J’arrête là, et je fais mes comptes. En l’espace de ces quelques lignes, le lecteur du Nouvel Obs aura notamment relevé que Jean Daniel, patron du Nouvel Obs, est, dans l’ordre : Honnête. Digne. Fin. De gauche. Des Lumières. Humble. Intelligent. Aimé. Courageux. Secourable. Constructif. Fidèle. Passionné. J’en ai sûrement oublié.
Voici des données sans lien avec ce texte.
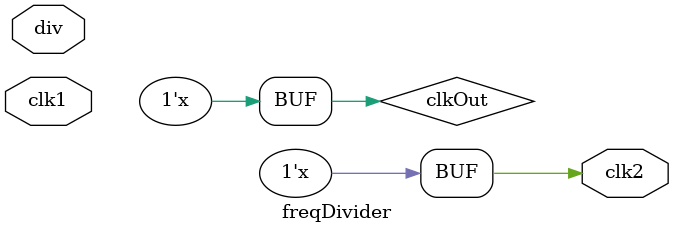
<source format=v>
module freqDivider(input clk1, input[3:0] div, output clk2);
  reg[3:0] counter = 4'b0 ;
  reg clkOut = 1'b0 ;
  assign clk2 = clkOut ;
  always @(clk1) begin
    counter = counter + 1;
    if ( counter == div ) begin
      clkOut = ~clkOut;
      counter = 4'b0;
    end
  end
endmodule
</source>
Mon passage préféré ? Celui où Laurent Joffrin, directeur du Nouvel Obs, s’extasie devant "l’humilité formidable" des éditoriaux de Jean Daniel, patron du Nouvel Obs, qui lui verse chaque mois un salaire confortable. Ma fille de six ans, si je lui fais lire trois lignes de N’IMPORTE QUEL édito de Jean Daniel, mettra un peu moins de trois secondes à comprendre qu’on peut dire BEAUCOUP de choses des éditos de Jean Daniel. Mais PAS qu’ils sont d’une formidable humilité. Sauf si on est Laurent Joffrin.

Cette double page dont je vous parle est l’œuvre d’un certain Jacques Guérin. Il signe aussi deux encadrés.

1) Une interview de Jean Daniel sur la télévision, où le patron du Nouvel Obs concède à son salarié des sentences aussi extraordinairement novatrices que : « Nous ne sommes pas seulement dans la société du spectacle, mais dans un monde où l’image a pris une force quasi-exclusive dans la communication ». Que c’est formidable, dirait Joffrin.

2) Une interview de Michel Drucker, sous le titre : « L’honneur du service publlic ».

Jacques Guérin, « journaliste » au Nouvel Obs, considère que c’est « tout l’honneur du service public », que d’inviter « un intellectuel dans une émission de divertissement du dimanche après-midi », en la personne de son employeur, Jean Daniel, patron du Nouvel Obs.

Alors vous savez comment ça se passe. On est toujours un peu gêné, au boulot, quand un voisin, toute vergogne bue, se met soudain à laper d’une langue chargée de salive un postérieur patronal. On éprouve pour ce flagorneur de la honte, mêlée de beaucoup de dégoût. Mais là, nous parlons d’autre chose. De quelque chose de beaucoup plus fort. Du cirage de pompes élevé au rang de beauzart. C’est tellement obscène, que ça devient fascinant, un peu comme un son et lumière yankee sur Bagdad by night. (Toutes choses égales par ailleurs.) Dans ces moments-là, nos repères - esthétiques, moraux, et journalistiques pourquoi pas - vacillent.

Il nous reste cette unique certitude : « ça » n’empêchera pas Laurent Joffrin, directeur du Nouvel Obs, de pontifier, à la première occasion, sur la déontologie des médias. C’est, d’une certaine manière, rassurant.


Sébastien Fontenelle

- Article publié sur son Blog (« Vive le feu ! »), le 26 juin 2006.